"Omega-street, Chelsea, next call," he cried to the driver; and was soon beyond the confines of Bloomsbury, and rattling away towards the border-land of Belgravia. He had completed his search of the newspapers at ten minutes past twelve, and at twenty minutes to one he presented himself at the lodging-house in Omega-street, where he found Captain Paget, in whose "promoting" business there happened to be a lull just now. With this gentleman he had a long interview; and the result of that interview was the departure of the Captain by the two o'clock express for Ullerton. Thus had it happened that Valentine Hawkehurst and his patron encountered each other on the platform of Ullerton station.

CHAPTER II.

VALENTINE INVOKES THE PHANTOMS OF THE PAST.

Oct. 7th, Midnight. I was so fortunate as to get away from Spotswold this morning very soon after the completion of my researches in the vestry, and at five o'clock in the afternoon I found myself once more in the streets of Ullerton. Coming home in the train I meditated seriously upon the unexpected appearance of Horatio Paget at the head-quarters of this Haygarthian investigation; and the more I considered that fact, the more I felt inclined to doubt my patron's motives, and to fear his interference. Can his presence in Ullerton have any relation to the business that has brought me here? That is the question which I asked myself a hundred times during my journey from Spotswold; that is the question which I ask myself still.

I have no doubt I give myself unnecessary trouble; but I know that old man's Machiavellian cleverness only too well; and I am inclined to look with suspicion upon every action of his. My first business on returning to this house was to ascertain whether any one bearing his name, or answering to my description of him, had arrived during my absence. I was relieved by finding that no stranger whatever had put up at the inn since the previous forenoon. Who may have used the coffee-room is another question, not so easily set at rest. In the evening a great many people come in and go out; and my friend and patron may have taken his favourite brandy-and-soda, skimmed his newspaper, and picked up whatever information was to be obtained as to my movements without attracting any particular attention.

In the words of the immortal lessee of the Globe Theatre, "Why I should fear I know not … and yet I feel I fear!"

I found a registered letter from George Sheldon, enclosing twenty pounds in notes, and furnished therewith I went straight to my friend Jonah, whom I found engaged in the agreeable occupation of taking tea. I showed him the money; but my estimate of the reverend gentleman's honour being of a very limited nature, I took care not to give it to him till he had produced the letters. On finding that I was really prepared to give him his price, he went to an old-fashioned bureau, and opened one of those secret recesses which cannot for three minutes remain a secret to any investigator possessed of a tolerably accurate eye or a three-foot rule. From this hiding-place—which he evidently considered a triumph of mechanical art, worthy the cabinet of a D'Argenson or a Fouché—he produced a packet of faded yellow letters, about which there lurked a faint odour of dried rose-leaves and lavender, which seemed the very perfume of the past.

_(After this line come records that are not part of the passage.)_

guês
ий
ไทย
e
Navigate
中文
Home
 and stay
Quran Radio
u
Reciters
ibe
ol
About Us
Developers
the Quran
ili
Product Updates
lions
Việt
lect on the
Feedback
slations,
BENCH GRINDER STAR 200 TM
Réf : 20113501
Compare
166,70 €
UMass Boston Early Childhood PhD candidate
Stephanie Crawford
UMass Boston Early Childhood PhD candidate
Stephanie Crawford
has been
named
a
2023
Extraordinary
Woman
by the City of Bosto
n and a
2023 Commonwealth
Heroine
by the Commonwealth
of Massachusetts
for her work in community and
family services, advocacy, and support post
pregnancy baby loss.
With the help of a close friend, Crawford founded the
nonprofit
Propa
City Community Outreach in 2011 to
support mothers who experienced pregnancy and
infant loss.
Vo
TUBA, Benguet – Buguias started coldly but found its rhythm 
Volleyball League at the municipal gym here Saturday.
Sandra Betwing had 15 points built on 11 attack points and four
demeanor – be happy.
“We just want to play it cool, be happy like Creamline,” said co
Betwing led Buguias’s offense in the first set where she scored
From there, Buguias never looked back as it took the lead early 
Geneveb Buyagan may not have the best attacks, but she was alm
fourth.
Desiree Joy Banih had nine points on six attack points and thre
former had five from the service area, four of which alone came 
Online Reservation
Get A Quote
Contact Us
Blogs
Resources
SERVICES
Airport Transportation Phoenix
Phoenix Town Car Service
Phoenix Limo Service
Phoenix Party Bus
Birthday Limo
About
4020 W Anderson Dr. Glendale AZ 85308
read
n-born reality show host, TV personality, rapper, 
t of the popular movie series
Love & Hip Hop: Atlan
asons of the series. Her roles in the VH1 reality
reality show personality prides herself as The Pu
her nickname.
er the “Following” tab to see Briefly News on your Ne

When my reverend friend had laid the packet on the table within reach of my hand, and not till then, I gave him the bank-notes. His fat old fingers closed upon them greedily, and his fishy old eyes were illumined by a faint glimmer which I believe nothing but bank-notes could have kindled in them.

After having assured himself that they were genuine acknowledgments of indebtedness on the part of the old lady in Thread-needle-street, and not the base simulacra of Birmingham at five-and-twenty shillings a dozen—thirteen as twelve—Mr. Goodge obligingly consented to sign a simple form of receipt which I had drawn up for the satisfaction of my principal.

"I think you said there were forty-odd letters," I remarked, before I proceeded to count the documents in the presence of Mr. Goodge.